Your instructions - Print out the data that follows exactly, character for character, apart from the pictures.

Source data -

::::

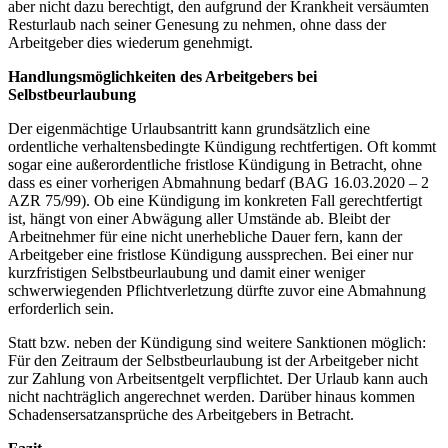
aber nicht dazu berechtigt, den aufgrund der Krankheit versäumten
Resturlaub nach seiner Genesung zu nehmen, ohne dass der
Arbeitgeber dies wiederum genehmigt.
Handlungsmöglichkeiten des Arbeitgebers bei
Selbstbeurlaubung
Der eigenmächtige Urlaubsantritt kann grundsätzlich eine
ordentliche verhaltensbedingte Kündigung rechtfertigen. Oft kommt
sogar eine außerordentliche fristlose Kündigung in Betracht, ohne
dass es einer vorherigen Abmahnung bedarf (BAG 16.03.2020 – 2
AZR 75/99). Ob eine Kündigung im konkreten Fall gerechtfertigt
ist, hängt von einer Abwägung aller Umstände ab. Bleibt der
Arbeitnehmer für eine nicht unerhebliche Dauer fern, kann der
Arbeitgeber eine fristlose Kündigung aussprechen. Bei einer nur
kurzfristigen Selbstbeurlaubung und damit einer weniger
schwerwiegenden Pflichtverletzung dürfte zuvor eine Abmahnung
erforderlich sein.
Statt bzw. neben der Kündigung sind weitere Sanktionen möglich:
Für den Zeitraum der Selbstbeurlaubung ist der Arbeitgeber nicht
zur Zahlung von Arbeitsentgelt verpflichtet. Der Urlaub kann auch
nicht nachträglich angerechnet werden. Darüber hinaus kommen
Schadensersatzansprüche des Arbeitgebers in Betracht.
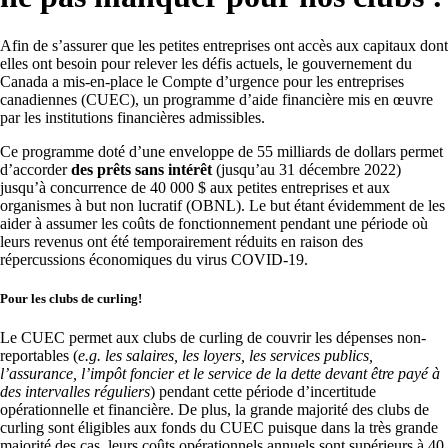
Afin de s’assurer que les petites entreprises ont accès aux capitaux dont
elles ont besoin pour relever les défis actuels, le gouvernement du
Canada a mis-en-place le Compte d’urgence pour les entreprises
canadiennes (CUEC), un programme d’aide financière mis en œuvre
par les institutions financières admissibles.
Ce programme doté d’une enveloppe de 55 milliards de dollars permet
d’accorder
des prêts sans intérêt
(jusqu’au 31 décembre 2022)
jusqu’à concurrence de 40 000 $ aux petites entreprises et aux
organismes à but non lucratif (OBNL). Le but étant évidemment de les
aider à assumer les coûts de fonctionnement pendant une période où
leurs revenus ont été temporairement réduits en raison des
répercussions économiques du virus COVID-19.
Pour les clubs de curling!
Le CUEC permet aux clubs de curling de couvrir les dépenses non-
reportables (
e.g. les salaires, les loyers, les services publics,
l’assurance, l’impôt foncier et le service de la dette devant être payé à
des intervalles réguliers
) pendant cette période d’incertitude
opérationnelle et financière. De plus, la grande majorité des clubs de
curling sont éligibles aux fonds du CUEC puisque dans la très grande
majorité des cas, leurs coûts opérationnels annuels sont supérieurs à 40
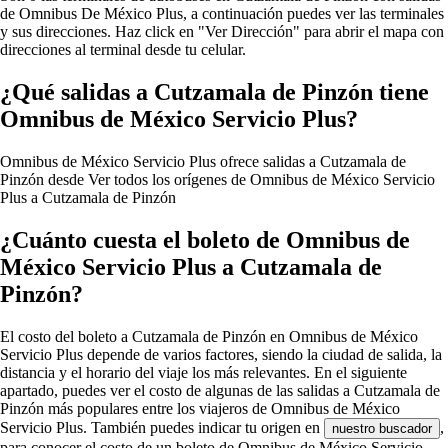
de Omnibus De México Plus, a continuación puedes ver las terminales
y sus direcciones. Haz click en "Ver Dirección" para abrir el mapa con
direcciones al terminal desde tu celular.
¿Qué salidas a Cutzamala de Pinzón tiene
Omnibus de México Servicio Plus?
Omnibus de México Servicio Plus ofrece salidas a Cutzamala de
Pinzón desde
Ver todos los orígenes de Omnibus de México Servicio
Plus a Cutzamala de Pinzón
¿Cuánto cuesta el boleto de Omnibus de
México Servicio Plus a Cutzamala de
Pinzón?
El costo del boleto a Cutzamala de Pinzón en Omnibus de México
Servicio Plus depende de varios factores, siendo la ciudad de salida, la
distancia y el horario del viaje los más relevantes. En el siguiente
apartado, puedes ver el costo de algunas de las salidas a Cutzamala de
Pinzón más populares entre los viajeros de Omnibus de México
Servicio Plus. También puedes indicar tu origen en
,
nuestro buscador
para conocer el costo de un boleto de Omnibus de México Servicio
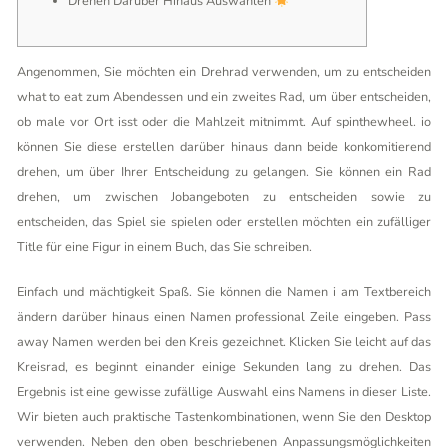
Drehen Darüber Hinaus Auswählen
Angenommen, Sie möchten ein Drehrad verwenden, um zu entscheiden
what to eat zum Abendessen und ein zweites Rad, um über entscheiden,
ob male vor Ort isst oder die Mahlzeit mitnimmt. Auf spinthewheel. io
können Sie diese erstellen darüber hinaus dann beide konkomitierend
drehen, um über Ihrer Entscheidung zu gelangen. Sie können ein Rad
drehen, um zwischen Jobangeboten zu entscheiden sowie zu
entscheiden, das Spiel sie spielen oder erstellen möchten ein zufälliger
Title für eine Figur in einem Buch, das Sie schreiben.
Einfach und mächtigkeit Spaß. Sie können die Namen i am Textbereich
ändern darüber hinaus einen Namen professional Zeile eingeben. Pass
away Namen werden bei den Kreis gezeichnet. Klicken Sie leicht auf das
Kreisrad, es beginnt einander einige Sekunden lang zu drehen. Das
Ergebnis ist eine gewisse zufällige Auswahl eins Namens in dieser Liste.
Wir bieten auch praktische Tastenkombinationen, wenn Sie den Desktop
verwenden. Neben den oben beschriebenen Anpassungsmöglichkeiten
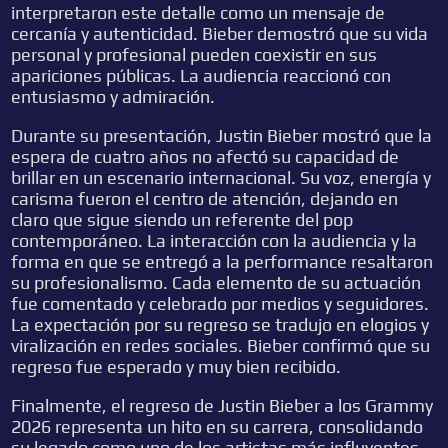
interpretaron este detalle como un mensaje de
cercanía y autenticidad. Bieber demostró que su vida
personal y profesional pueden coexistir en sus
apariciones públicas. La audiencia reaccionó con
entusiasmo y admiración.
Durante su presentación, Justin Bieber mostró que la
espera de cuatro años no afectó su capacidad de
brillar en un escenario internacional. Su voz, energía y
carisma fueron el centro de atención, dejando en
claro que sigue siendo un referente del pop
contemporáneo. La interacción con la audiencia y la
forma en que se entregó a la performance resaltaron
su profesionalismo. Cada elemento de su actuación
fue comentado y celebrado por medios y seguidores.
La expectación por su regreso se tradujo en elogios y
viralización en redes sociales. Bieber confirmó que su
regreso fue esperado y muy bien recibido.
Finalmente, el regreso de Justin Bieber a los Grammy
2026 representa un hito en su carrera, consolidando
su legado como uno de los artistas más influyentes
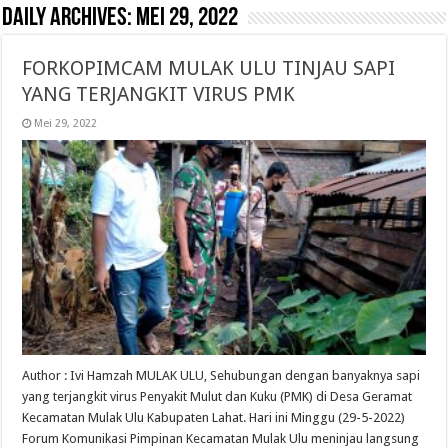
Daily Archives:
Mei 29, 2022
FORKOPIMCAM MULAK ULU TINJAU SAPI
YANG TERJANGKIT VIRUS PMK
Mei 29, 2022
Author : Ivi Hamzah MULAK ULU, Sehubungan dengan banyaknya sapi
yang terjangkit virus Penyakit Mulut dan Kuku (PMK) di Desa Geramat
Kecamatan Mulak Ulu Kabupaten Lahat. Hari ini Minggu (29-5-2022)
Forum Komunikasi Pimpinan Kecamatan Mulak Ulu meninjau langsung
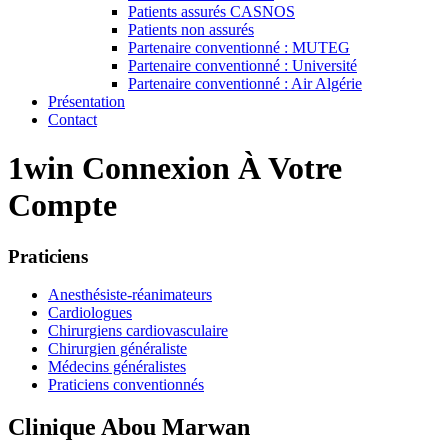
Patients assurés CASNOS
Patients non assurés
Partenaire conventionné : MUTEG
Partenaire conventionné : Université
Partenaire conventionné : Air Algérie
Présentation
Contact
1win Connexion À Votre
Compte
Praticiens
Anesthésiste-réanimateurs
Cardiologues
Chirurgiens cardiovasculaire
Chirurgien généraliste
Médecins généralistes
Praticiens conventionnés
Clinique Abou Marwan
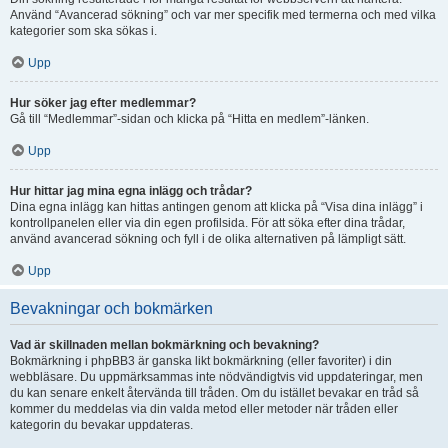
Använd “Avancerad sökning” och var mer specifik med termerna och med vilka
kategorier som ska sökas i.
Upp
Hur söker jag efter medlemmar?
Gå till “Medlemmar”-sidan och klicka på “Hitta en medlem”-länken.
Upp
Hur hittar jag mina egna inlägg och trådar?
Dina egna inlägg kan hittas antingen genom att klicka på “Visa dina inlägg” i
kontrollpanelen eller via din egen profilsida. För att söka efter dina trådar,
använd avancerad sökning och fyll i de olika alternativen på lämpligt sätt.
Upp
Bevakningar och bokmärken
Vad är skillnaden mellan bokmärkning och bevakning?
Bokmärkning i phpBB3 är ganska likt bokmärkning (eller favoriter) i din
webbläsare. Du uppmärksammas inte nödvändigtvis vid uppdateringar, men
du kan senare enkelt återvända till tråden. Om du istället bevakar en tråd så
kommer du meddelas via din valda metod eller metoder när tråden eller
kategorin du bevakar uppdateras.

::::

Answer section -
aber nicht dazu berechtigt, den aufgrund der Krankheit versäumten
Resturlaub nach seiner Genesung zu nehmen, ohne dass der
Arbeitgeber dies wiederum genehmigt.
Handlungsmöglichkeiten des Arbeitgebers bei
Selbstbeurlaubung
Der eigenmächtige Urlaubsantritt kann grundsätzlich eine
ordentliche verhaltensbedingte Kündigung rechtfertigen. Oft kommt
sogar eine außerordentliche fristlose Kündigung in Betracht, ohne
dass es einer vorherigen Abmahnung bedarf (BAG 16.03.2020 – 2
AZR 75/99). Ob eine Kündigung im konkreten Fall gerechtfertigt
ist, hängt von einer Abwägung aller Umstände ab. Bleibt der
Arbeitnehmer für eine nicht unerhebliche Dauer fern, kann der
Arbeitgeber eine fristlose Kündigung aussprechen. Bei einer nur
kurzfristigen Selbstbeurlaubung und damit einer weniger
schwerwiegenden Pflichtverletzung dürfte zuvor eine Abmahnung
erforderlich sein.
Statt bzw. neben der Kündigung sind weitere Sanktionen möglich:
Für den Zeitraum der Selbstbeurlaubung ist der Arbeitgeber nicht
zur Zahlung von Arbeitsentgelt verpflichtet. Der Urlaub kann auch
nicht nachträglich angerechnet werden. Darüber hinaus kommen
Schadensersatzansprüche des Arbeitgebers in Betracht.
Afin de s’assurer que les petites entreprises ont accès aux capitaux dont
elles ont besoin pour relever les défis actuels, le gouvernement du
Canada a mis-en-place le Compte d’urgence pour les entreprises
canadiennes (CUEC), un programme d’aide financière mis en œuvre
par les institutions financières admissibles.
Ce programme doté d’une enveloppe de 55 milliards de dollars permet
d’accorder
des prêts sans intérêt
(jusqu’au 31 décembre 2022)
jusqu’à concurrence de 40 000 $ aux petites entreprises et aux
organismes à but non lucratif (OBNL). Le but étant évidemment de les
aider à assumer les coûts de fonctionnement pendant une période où
leurs revenus ont été temporairement réduits en raison des
répercussions économiques du virus COVID-19.
Pour les clubs de curling!
Le CUEC permet aux clubs de curling de couvrir les dépenses non-
reportables (
e.g. les salaires, les loyers, les services publics,
l’assurance, l’impôt foncier et le service de la dette devant être payé à
des intervalles réguliers
) pendant cette période d’incertitude
opérationnelle et financière. De plus, la grande majorité des clubs de
curling sont éligibles aux fonds du CUEC puisque dans la très grande
majorité des cas, leurs coûts opérationnels annuels sont supérieurs à 40
de Omnibus De México Plus, a continuación puedes ver las terminales
y sus direcciones. Haz click en "Ver Dirección" para abrir el mapa con
direcciones al terminal desde tu celular.
¿Qué salidas a Cutzamala de Pinzón tiene
Omnibus de México Servicio Plus?
Omnibus de México Servicio Plus ofrece salidas a Cutzamala de
Pinzón desde
Ver todos los orígenes de Omnibus de México Servicio
Plus a Cutzamala de Pinzón
¿Cuánto cuesta el boleto de Omnibus de
México Servicio Plus a Cutzamala de
Pinzón?
El costo del boleto a Cutzamala de Pinzón en Omnibus de México
Servicio Plus depende de varios factores, siendo la ciudad de salida, la
distancia y el horario del viaje los más relevantes. En el siguiente
apartado, puedes ver el costo de algunas de las salidas a Cutzamala de
Pinzón más populares entre los viajeros de Omnibus de México
Servicio Plus. También puedes indicar tu origen en
,
nuestro buscador
para conocer el costo de un boleto de Omnibus de México Servicio
Drehen Darüber Hinaus Auswählen
Angenommen, Sie möchten ein Drehrad verwenden, um zu entscheiden
what to eat zum Abendessen und ein zweites Rad, um über entscheiden,
ob male vor Ort isst oder die Mahlzeit mitnimmt. Auf spinthewheel. io
können Sie diese erstellen darüber hinaus dann beide konkomitierend
drehen, um über Ihrer Entscheidung zu gelangen. Sie können ein Rad
drehen, um zwischen Jobangeboten zu entscheiden sowie zu
entscheiden, das Spiel sie spielen oder erstellen möchten ein zufälliger
Title für eine Figur in einem Buch, das Sie schreiben.
Einfach und mächtigkeit Spaß. Sie können die Namen i am Textbereich
ändern darüber hinaus einen Namen professional Zeile eingeben. Pass
away Namen werden bei den Kreis gezeichnet. Klicken Sie leicht auf das
Kreisrad, es beginnt einander einige Sekunden lang zu drehen. Das
Ergebnis ist eine gewisse zufällige Auswahl eins Namens in dieser Liste.
Wir bieten auch praktische Tastenkombinationen, wenn Sie den Desktop
verwenden. Neben den oben beschriebenen Anpassungsmöglichkeiten
interpretaron este detalle como un mensaje de
cercanía y autenticidad. Bieber demostró que su vida
personal y profesional pueden coexistir en sus
apariciones públicas. La audiencia reaccionó con
entusiasmo y admiración.
Durante su presentación, Justin Bieber mostró que la
espera de cuatro años no afectó su capacidad de
brillar en un escenario internacional. Su voz, energía y
carisma fueron el centro de atención, dejando en
claro que sigue siendo un referente del pop
contemporáneo. La interacción con la audiencia y la
forma en que se entregó a la performance resaltaron
su profesionalismo. Cada elemento de su actuación
fue comentado y celebrado por medios y seguidores.
La expectación por su regreso se tradujo en elogios y
viralización en redes sociales. Bieber confirmó que su
regreso fue esperado y muy bien recibido.
Finalmente, el regreso de Justin Bieber a los Grammy
2026 representa un hito en su carrera, consolidando
su legado como uno de los artistas más influyentes
Daily Archives:
Mei 29, 2022
FORKOPIMCAM MULAK ULU TINJAU SAPI
YANG TERJANGKIT VIRUS PMK
Mei 29, 2022
Author : Ivi Hamzah MULAK ULU, Sehubungan dengan banyaknya sapi
yang terjangkit virus Penyakit Mulut dan Kuku (PMK) di Desa Geramat
Kecamatan Mulak Ulu Kabupaten Lahat. Hari ini Minggu (29-5-2022)
Forum Komunikasi Pimpinan Kecamatan Mulak Ulu meninjau langsung
Patients assurés CASNOS
Patients non assurés
Partenaire conventionné : MUTEG
Partenaire conventionné : Université
Partenaire conventionné : Air Algérie
Présentation
Contact
1win Connexion À Votre
Compte
Praticiens
Anesthésiste-réanimateurs
Cardiologues
Chirurgiens cardiovasculaire
Chirurgien généraliste
Médecins généralistes
Praticiens conventionnés
Clinique Abou Marwan
Använd “Avancerad sökning” och var mer specifik med termerna och med vilka
kategorier som ska sökas i.
Upp
Hur söker jag efter medlemmar?
Gå till “Medlemmar”-sidan och klicka på “Hitta en medlem”-länken.
Upp
Hur hittar jag mina egna inlägg och trådar?
Dina egna inlägg kan hittas antingen genom att klicka på “Visa dina inlägg” i
kontrollpanelen eller via din egen profilsida. För att söka efter dina trådar,
använd avancerad sökning och fyll i de olika alternativen på lämpligt sätt.
Upp
Bevakningar och bokmärken
Vad är skillnaden mellan bokmärkning och bevakning?
Bokmärkning i phpBB3 är ganska likt bokmärkning (eller favoriter) i din
webbläsare. Du uppmärksammas inte nödvändigtvis vid uppdateringar, men
du kan senare enkelt återvända till tråden. Om du istället bevakar en tråd så
kommer du meddelas via din valda metod eller metoder när tråden eller
kategorin du bevakar uppdateras.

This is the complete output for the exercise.